▶ **WHAT TO DO**: What you give back should be exactly the lines from the one with "Talk me through" through the end of the data, without the pictures.

(Saved entries)
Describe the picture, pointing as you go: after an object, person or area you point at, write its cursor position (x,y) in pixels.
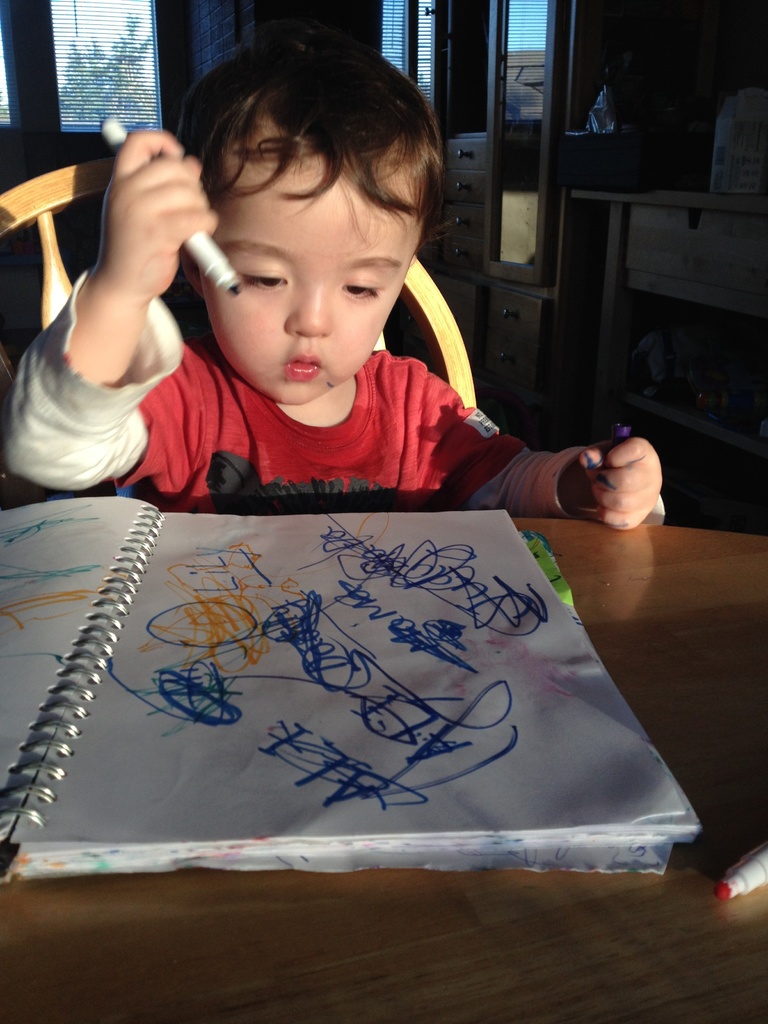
There is a baby (349,198) in red color t-shirt (201,423), holding a sketch (239,282) and sitting on a chair (439,345). In front of him, there is a book (606,770), sketch (760,872) and his hand (621,510) on the table (626,553). In the background (112,55), there is a window (124,55), tree (128,56), cupboard (468,180), table (593,192) and some other items (600,129).
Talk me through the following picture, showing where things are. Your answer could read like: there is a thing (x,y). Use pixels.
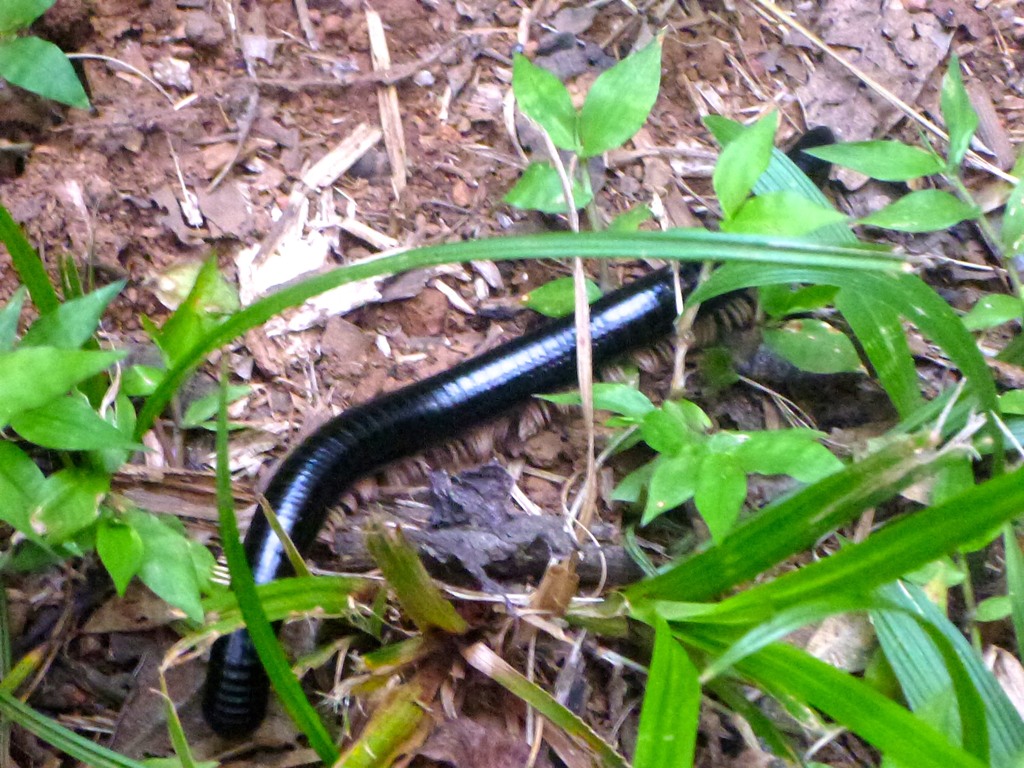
In this picture I can see the plants (92,501), a black color insect (623,297) and few things (237,209) on the ground (696,33).
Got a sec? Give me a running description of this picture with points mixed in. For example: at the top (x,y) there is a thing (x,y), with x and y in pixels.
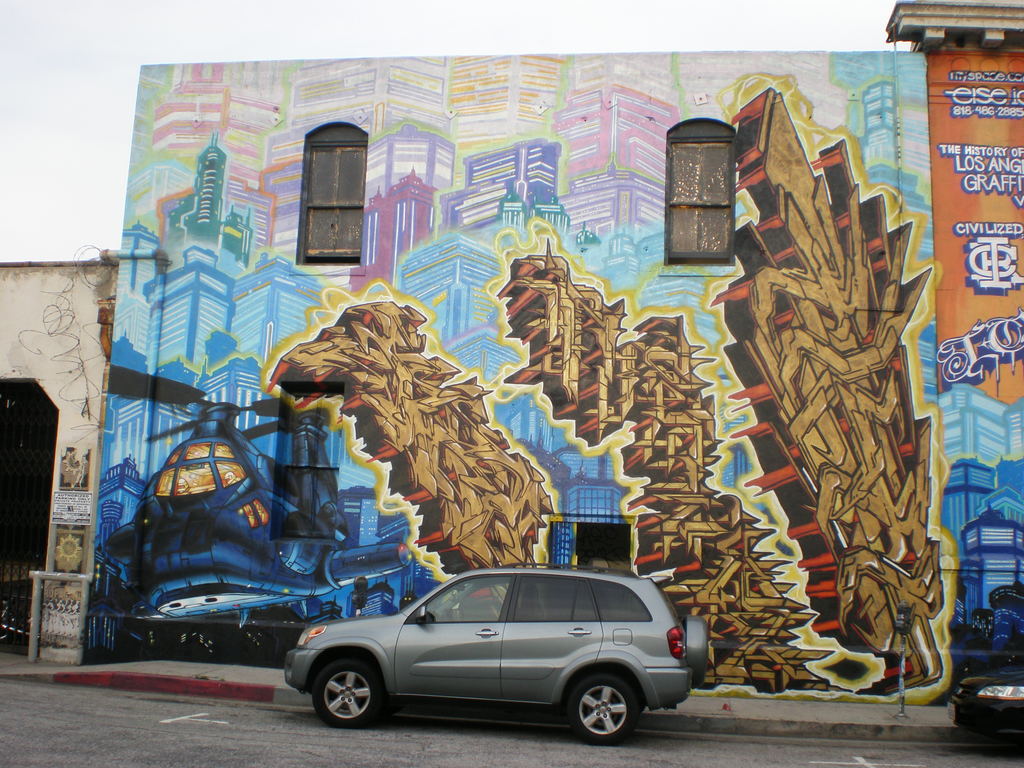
This picture shows buildings (504,448) and we see painting (749,389) on the wall (441,115) and text (998,283) on it and we see couple of cars (979,726) and a cloudy sky (120,140).
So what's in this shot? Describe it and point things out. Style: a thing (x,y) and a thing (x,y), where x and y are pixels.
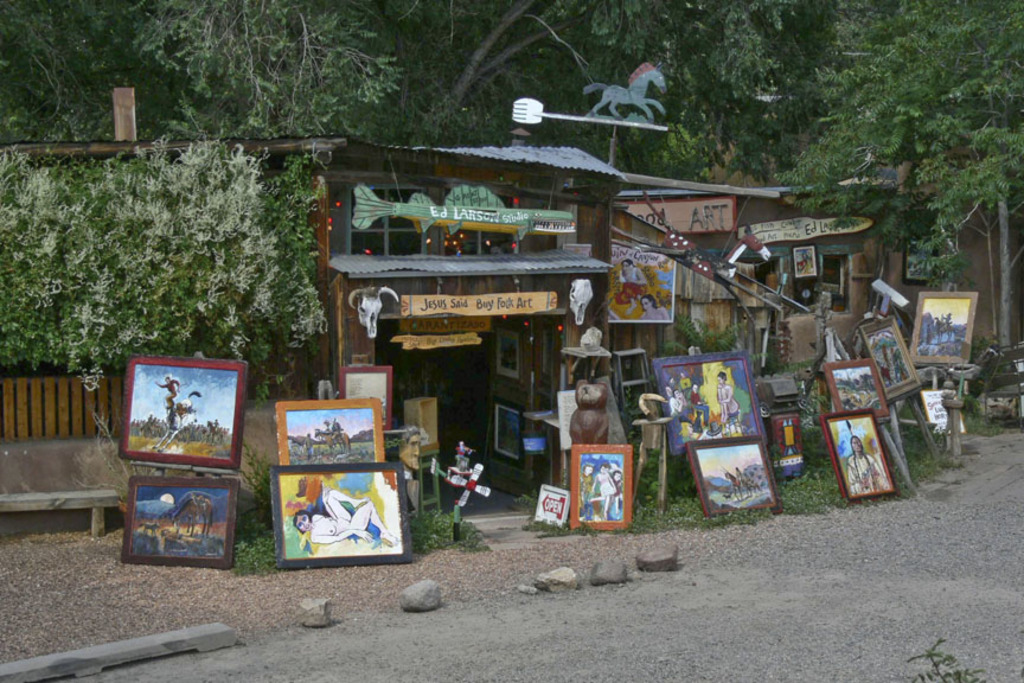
In this image I see the stones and I see number of photo frames (836,396) over here and I see something is written over here and I see the path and I see few stones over here and I see the bench (26,504) over here. In the background (18,330) I see the trees (842,38).
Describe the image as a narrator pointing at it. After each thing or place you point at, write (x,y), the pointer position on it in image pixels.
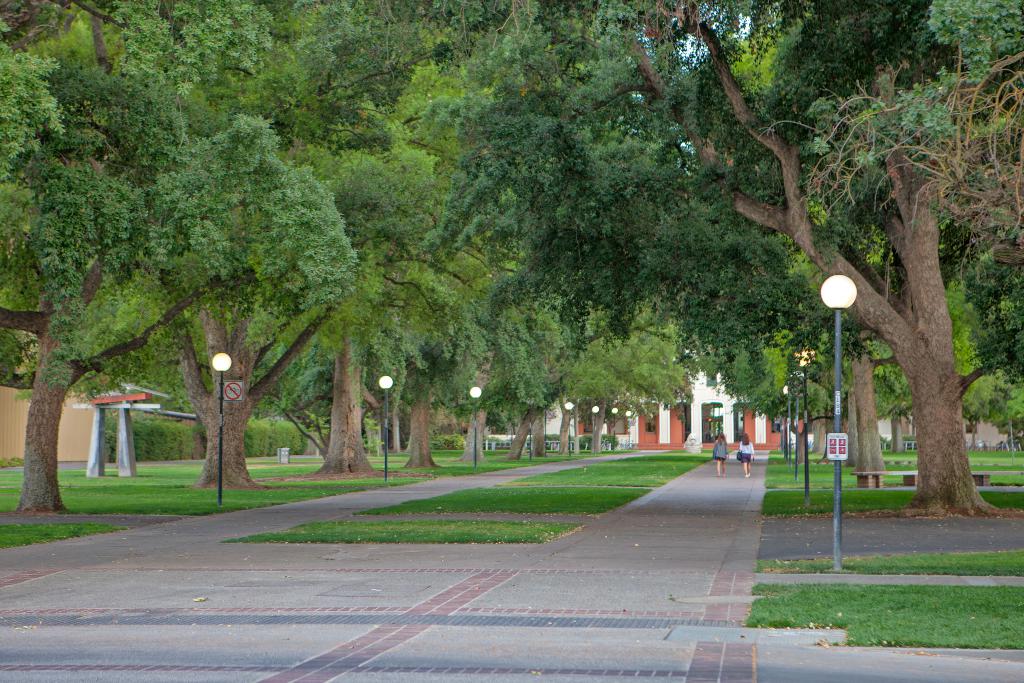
Here we can see light poles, sign-boards (240,386), trees (382,346) and grass (956,568). Far there is a building (701,412) and people (723,450).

▶ **SOLUTION BELOW**:
Talk me through the following picture, showing where things are. Your answer could read like: there is a thing (x,y). Use pixels.
In this picture I can see the plants (92,501), a black color insect (623,297) and few things (237,209) on the ground (696,33).
Got a sec? Give me a running description of this picture with points mixed in. For example: at the top (x,y) there is a thing (x,y), with x and y in pixels.
This picture shows buildings (504,448) and we see painting (749,389) on the wall (441,115) and text (998,283) on it and we see couple of cars (979,726) and a cloudy sky (120,140).
So what's in this shot? Describe it and point things out. Style: a thing (x,y) and a thing (x,y), where x and y are pixels.
In this image I see the stones and I see number of photo frames (836,396) over here and I see something is written over here and I see the path and I see few stones over here and I see the bench (26,504) over here. In the background (18,330) I see the trees (842,38).
Describe the image as a narrator pointing at it. After each thing or place you point at, write (x,y), the pointer position on it in image pixels.
Here we can see light poles, sign-boards (240,386), trees (382,346) and grass (956,568). Far there is a building (701,412) and people (723,450).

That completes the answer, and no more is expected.